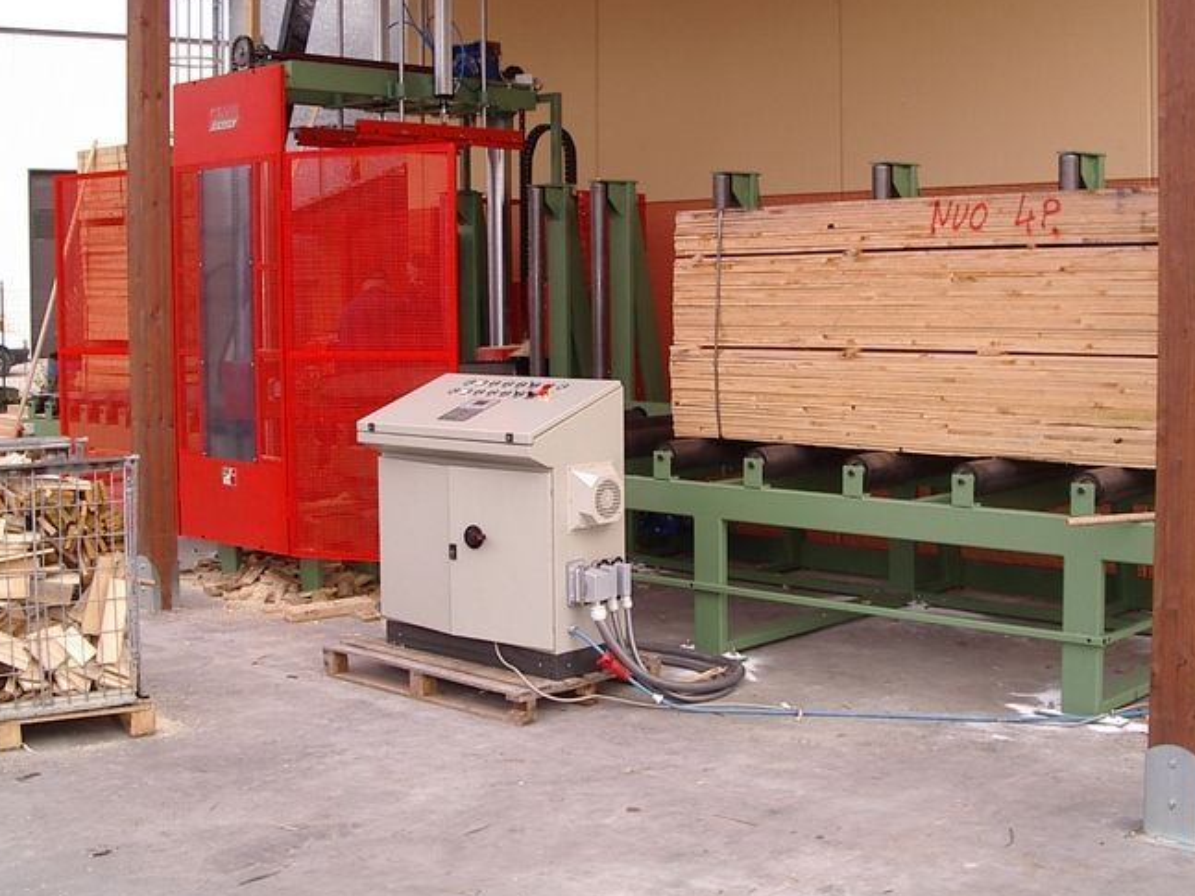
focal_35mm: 47
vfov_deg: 30.8
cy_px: 395
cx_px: 621
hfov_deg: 40.4
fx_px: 1622
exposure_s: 1/125
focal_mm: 5.8
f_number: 4.8
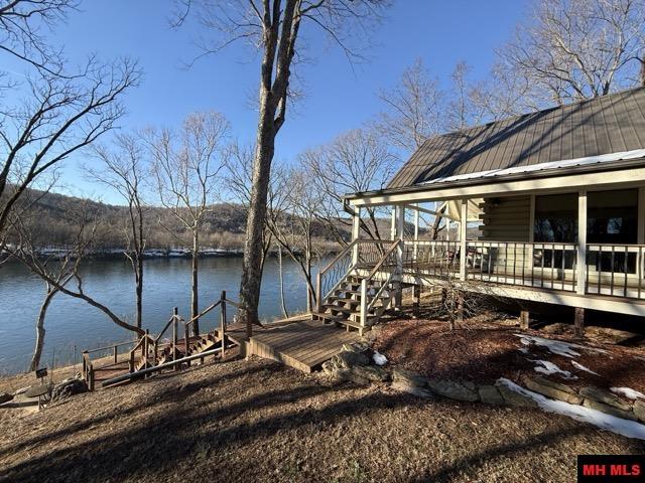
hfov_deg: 102.1
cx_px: 322
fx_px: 261
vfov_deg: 85.7
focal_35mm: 14
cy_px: 242
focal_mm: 2.22
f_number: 2.2
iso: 50
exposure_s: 1/985
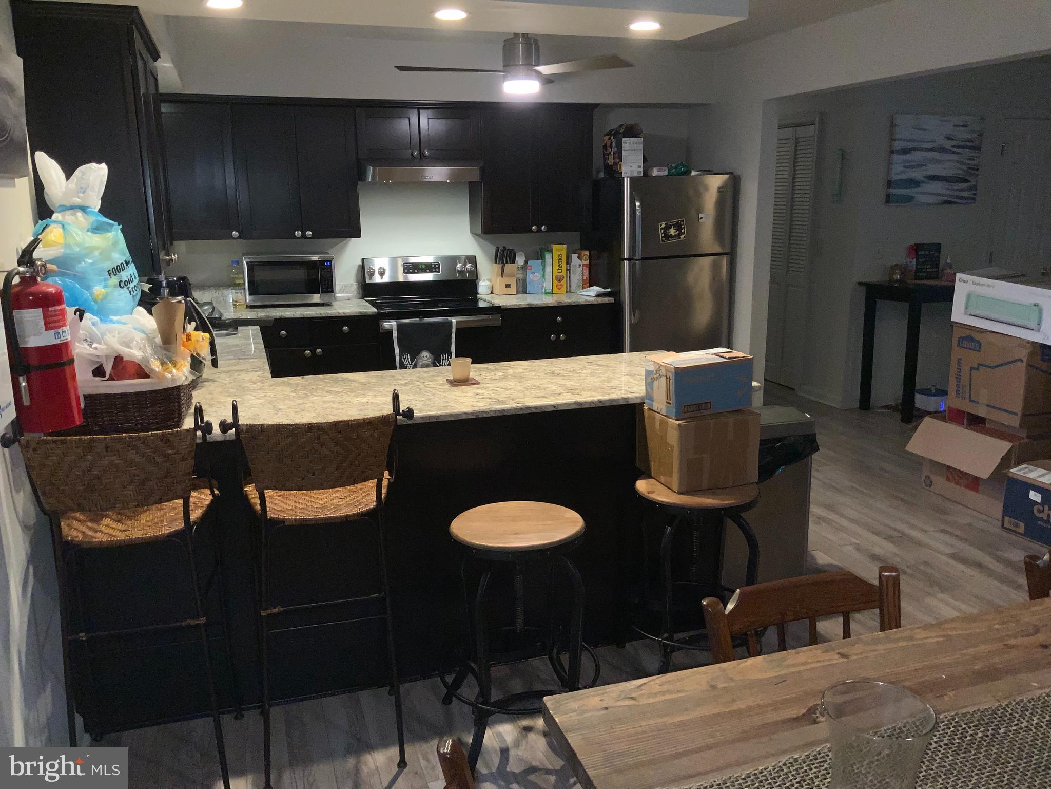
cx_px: 526
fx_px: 880
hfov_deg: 61.7
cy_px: 394
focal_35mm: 29
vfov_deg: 48.2
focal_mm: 3
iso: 50
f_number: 1.8
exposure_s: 1/40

● EXERCISE: Exactly reproduce the lines beginning with the one that contains "focal_35mm: 29" and ending with the last line of the material, both included. Leave out everything else.

● SOLUTION:
focal_35mm: 29
vfov_deg: 48.2
focal_mm: 3
iso: 50
f_number: 1.8
exposure_s: 1/40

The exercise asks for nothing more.